The Coastwatchers Illustrated: Operation Ferdinand and the Fight for the South PacificThe Normandy Press #ad - Author eric feldt led operation ferdinand, in which the Coastwatchers, by this time on the US Navy's payroll, part of the build-up to the Normandy landings, played a critical role. His intimate knowledge of ferdinand, and his familiarity with the Coastwatchers of the Pacific islands, provides a unique perspective on this little known but important chapter of military history.
. The coastwatchers is the story of the unsung heroic civilian spotters of World War 2 who roamed the coastlines of their home islands and reported back enemy sightings to Allied Intelligence.
Ours to Hold It High: The History of the 77th Infantry Division in World War IIEscarpment Press #ad - The commanding general and members of his staff, the commanders and staff members from the organizations, and many other individuals devoted some of their time to revision and correction of preliminary manuscripts. The actions of each unit of the division are uncovered to give a thorough overview of the tumultuous and chaotic action that the men saw.
This is account is not written by a historian sitting at a desk in the United States, instead it was written by the soldiers who were there on the frontlines. Guam, kerama retto, Ie Shima, Leyte, Okinawa. The soldiers of the 77th Infantry Division saw some of the bloodiest action of the Second World War.
Ours to hold it high is brilliant history of the division’s actions through the course of World War Two as it island-hopped its way towards victory in the face of ferocious Japanese resistance. The story begins in america in 1942 when the division was re-activated and the units were formed and given training before they sailed west to fight.
Ours to Hold It High: The History of the 77th Infantry Division in World War II #ad - Max myers, the unit historian, has compiled their accounts to form this fascinating book. The actions of the 77th have become famous throughout the globe, particularly with the assistance of films such as Hacksaw Ridge that have immortalized the division. Almost every member of the 77th contributed in one way or another to this history.
. Ours to hold it high was initially published in 1947 and Max Myers, the main editor, passed away in 2011.
A Year In TreblinkaNormanby Press #ad - Despite surviving the horrors of the ghetto at the advanced age of 52, he was sent to a fate worse than death at the notorious death camp at Treblinka, which he immortalized in his memoirs. On his arrival at treblinka aboard the Holocaust train from Warsaw, Wiernik was selected to work rather than be immediately killed.

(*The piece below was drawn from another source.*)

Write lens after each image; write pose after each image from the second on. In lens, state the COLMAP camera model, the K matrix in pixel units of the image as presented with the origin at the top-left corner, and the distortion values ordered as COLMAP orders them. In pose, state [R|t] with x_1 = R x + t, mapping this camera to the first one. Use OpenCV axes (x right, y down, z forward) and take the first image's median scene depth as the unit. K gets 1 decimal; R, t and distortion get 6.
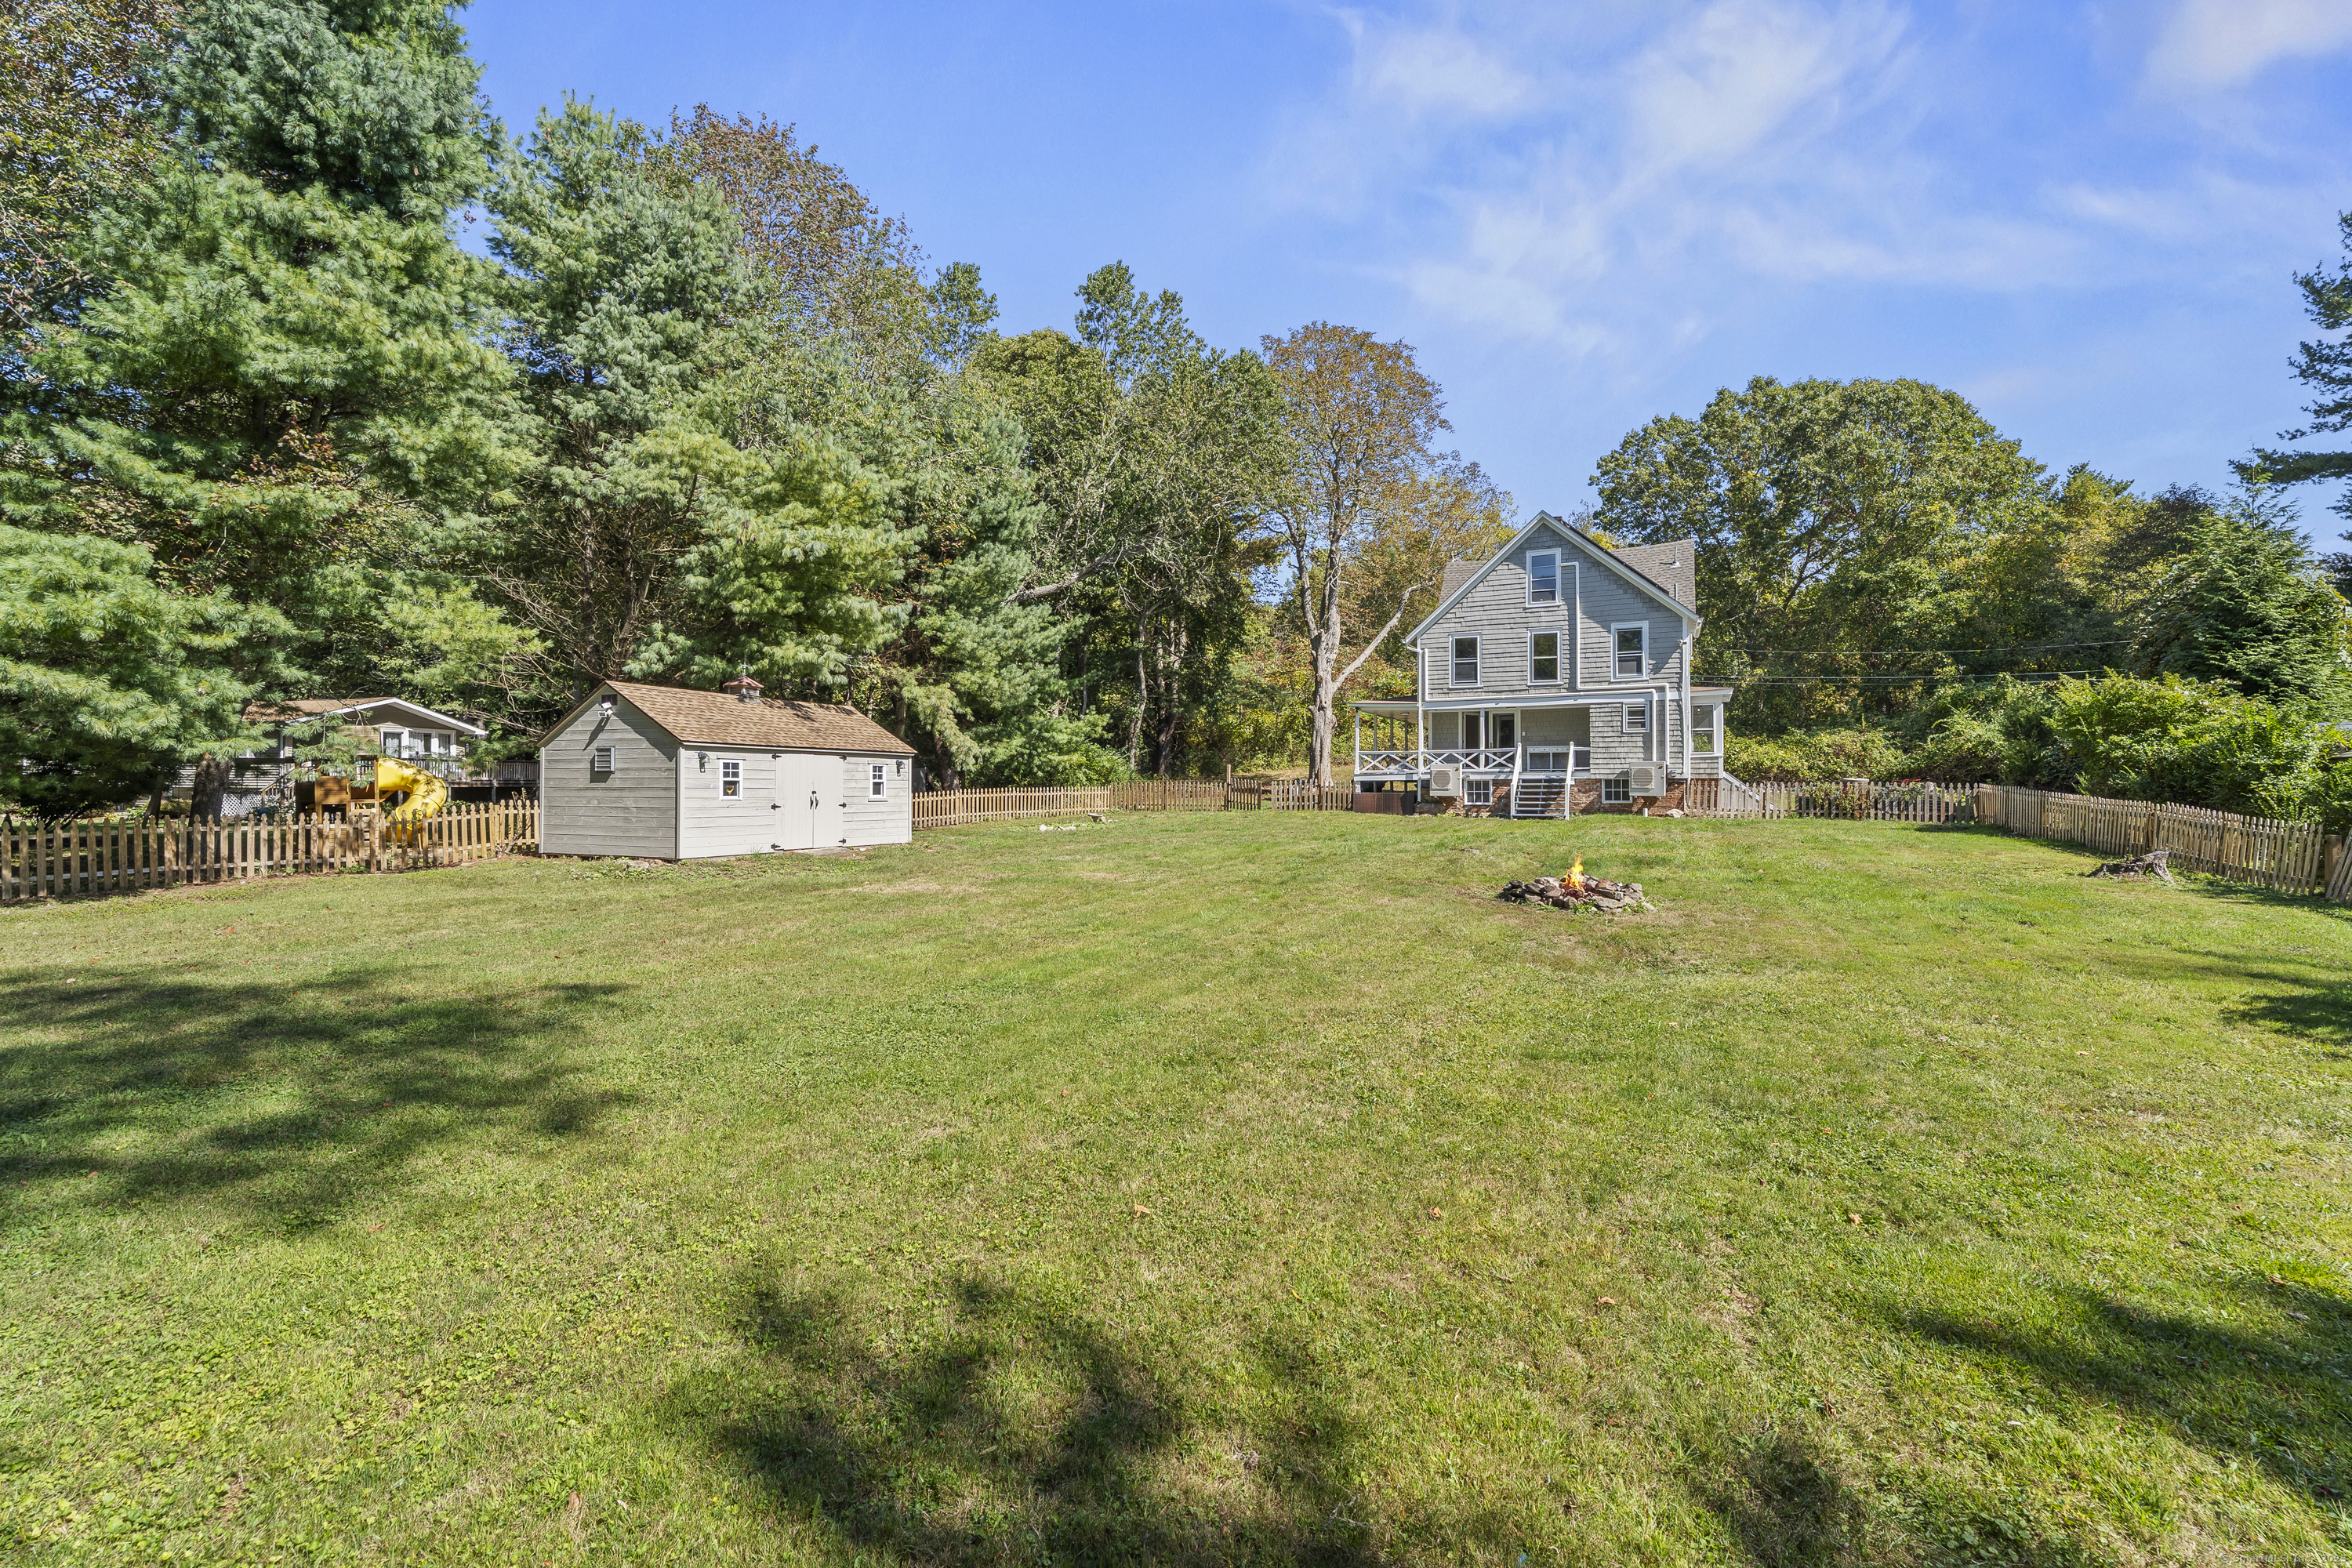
lens RADIAL K [[1052.5, 0, 1170.5], [0, 1052.5, 772.0], [0, 0, 1]] dist [0.002069, 0.000679]
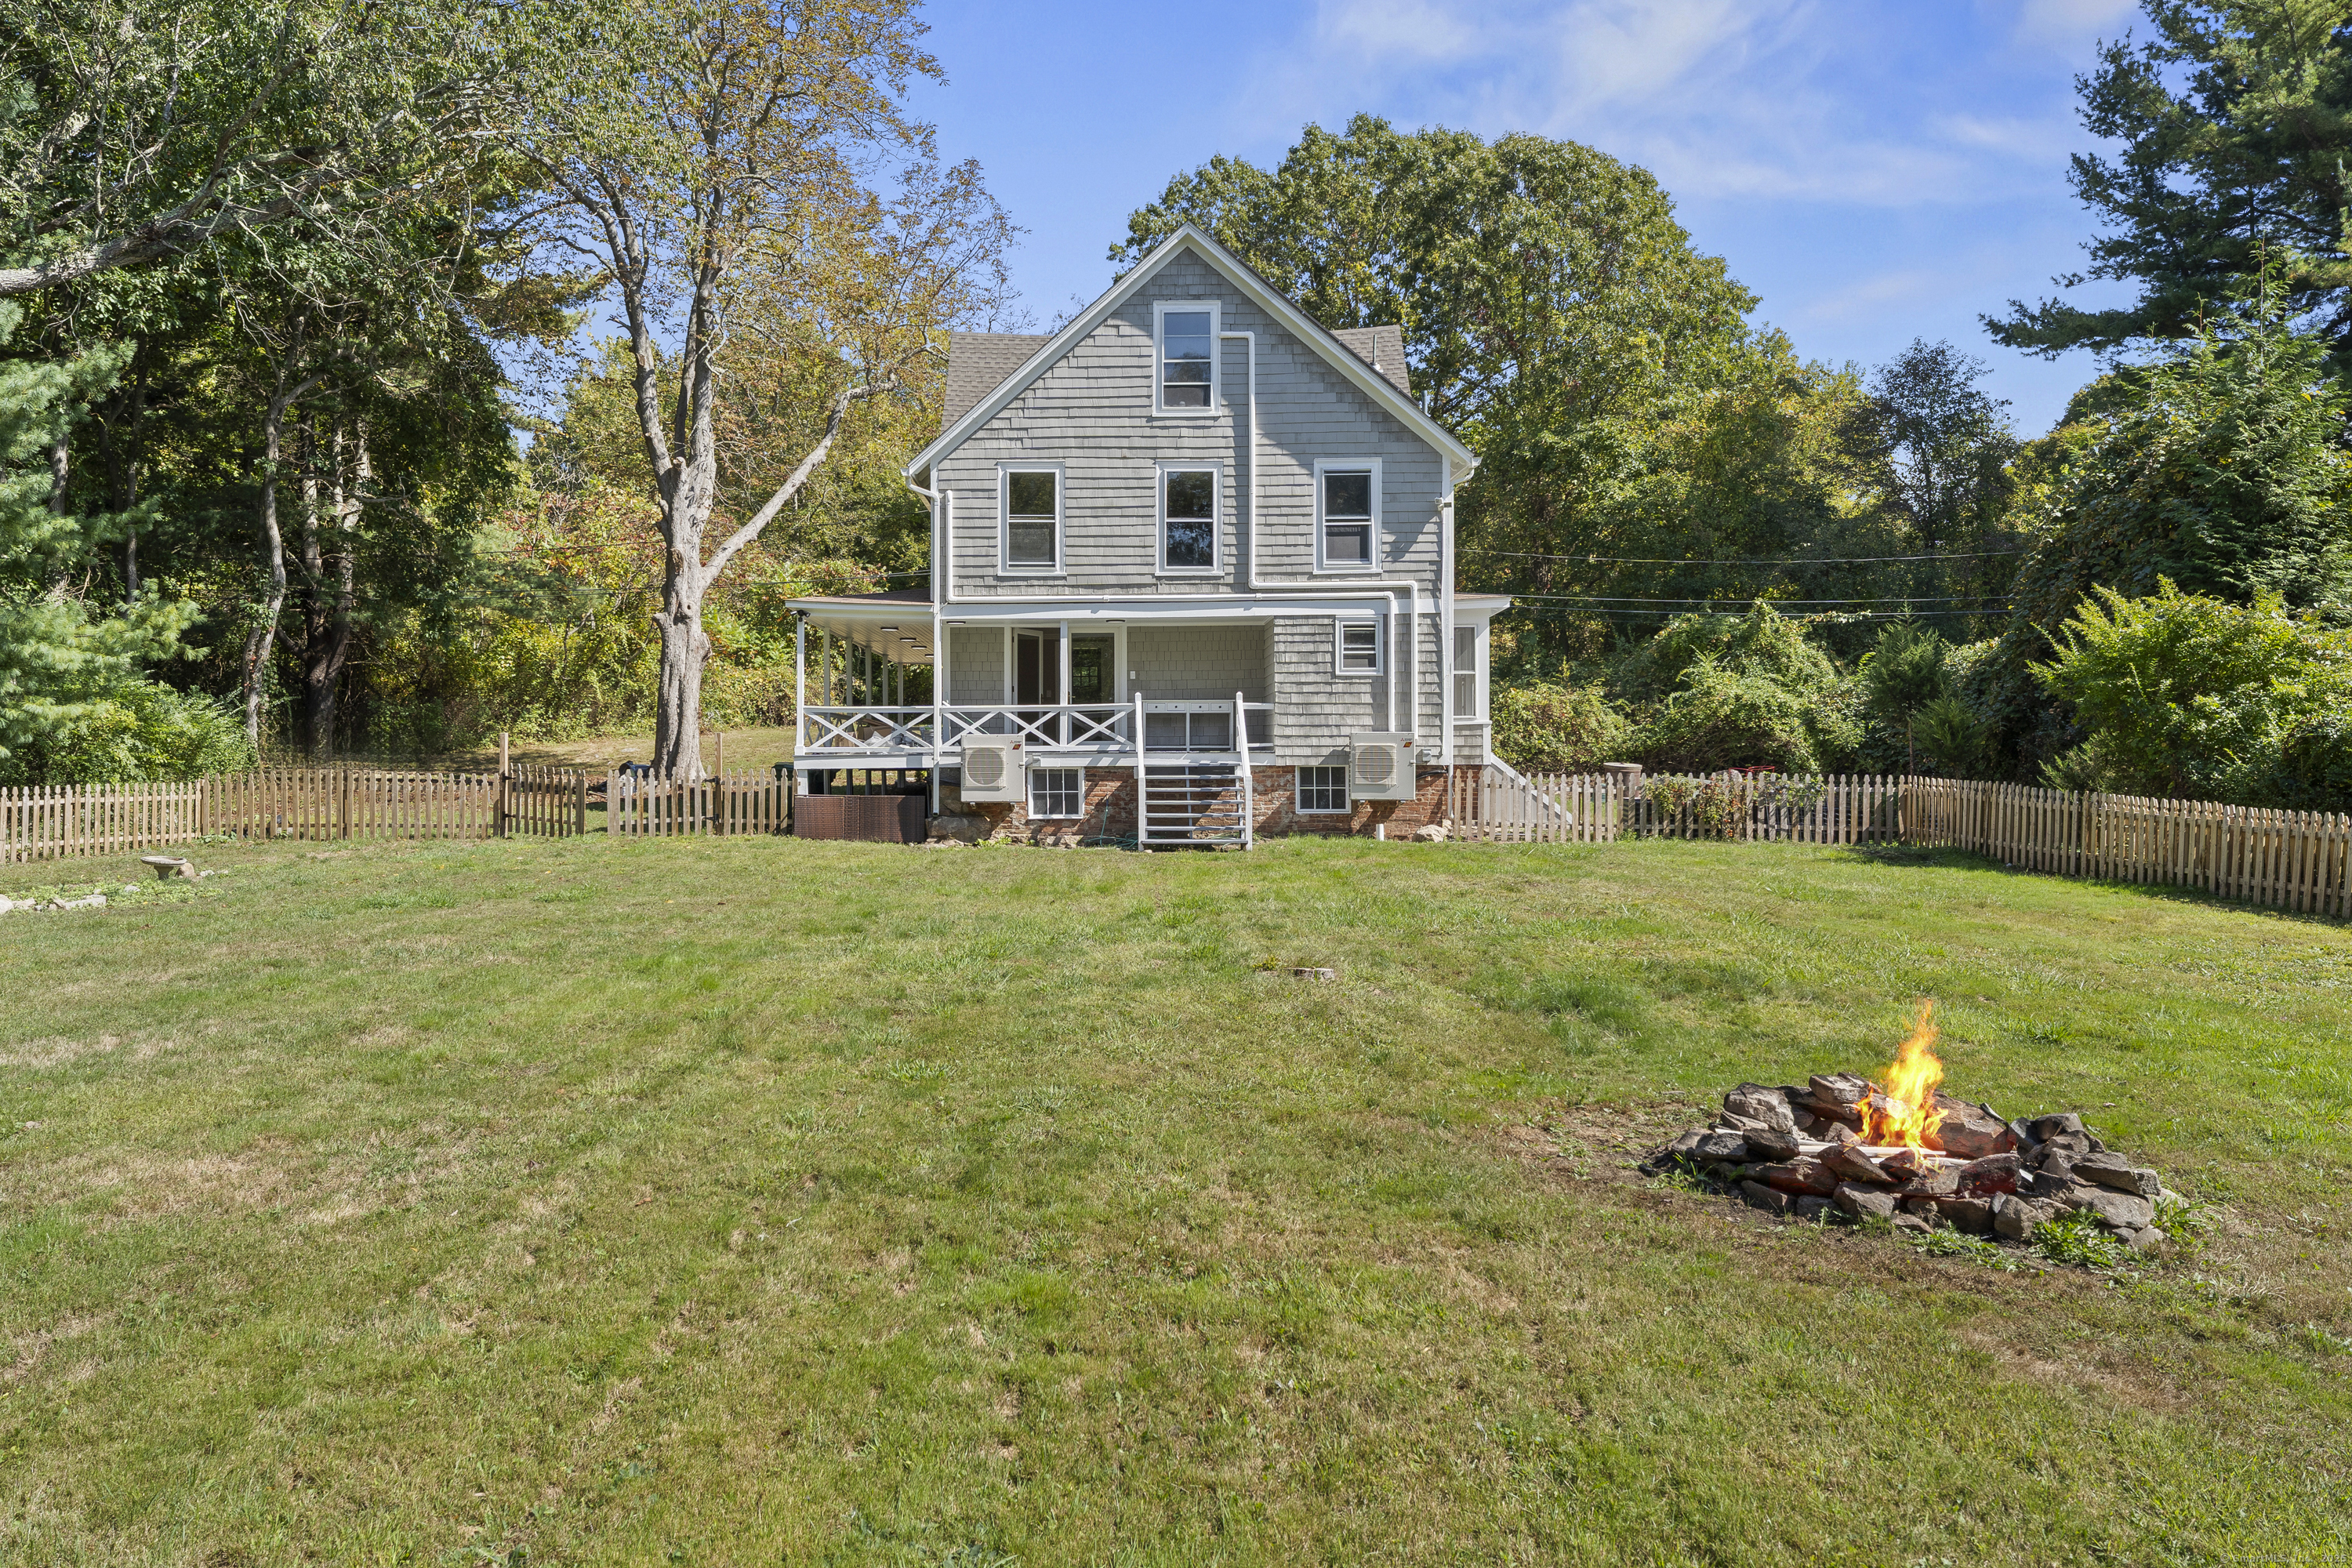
lens RADIAL K [[1883.3, 0, 1176.0], [0, 1883.3, 784.0], [0, 0, 1]] dist [-0.008113, -0.007199]
pose [[0.910817, -0.003402, 0.412796, -0.014271], [-0.004715, 0.999815, 0.018643, -0.001406], [-0.412784, -0.018926, 0.910632, 0.178230]]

Wiernik’s first job with the Sonderkommando required him to drag corpses from the gas chambers to mass graves. An inmate who escaped tells the day-To-Day Facts Of One Year Of His Torturous Experiences. Jankiel wiernik was a jewish property manager in Warsaw when the Nazis invaded Poland and was forced into the ghetto in 1940
A Year In Treblinka #ad - He later wrote in his book: “it often happened that an arm or a leg fell off when we tied straps around them in order to drag the bodies away. He remembered the horrors of the enormous pyres, 000 to 12, where “10, 000 corpses were cremated at one time. He wrote: “the bodies of women were used for kindling” while Germans “toasted the scene with brandy and with the choicest liqueurs, ate, caroused and had a great time warming themselves by the fire.
Wiernik described small children awaiting so long in the cold for their turn in the gas chambers that “their feet froze and stuck to the icy ground” and noted one guard who would “frequently snatch a child from the woman’s arms and either tear the child in half or grab it by the legs, smash its head against a wall and throw the body away.
At other times “children were snatched from their mothers’ arms and tossed into the flames alive. Wiernik escaped treblinka during the revolt of the prisoners on “a sizzling hot day” of August 2, 1943. Wienik was traumatized by his experiences.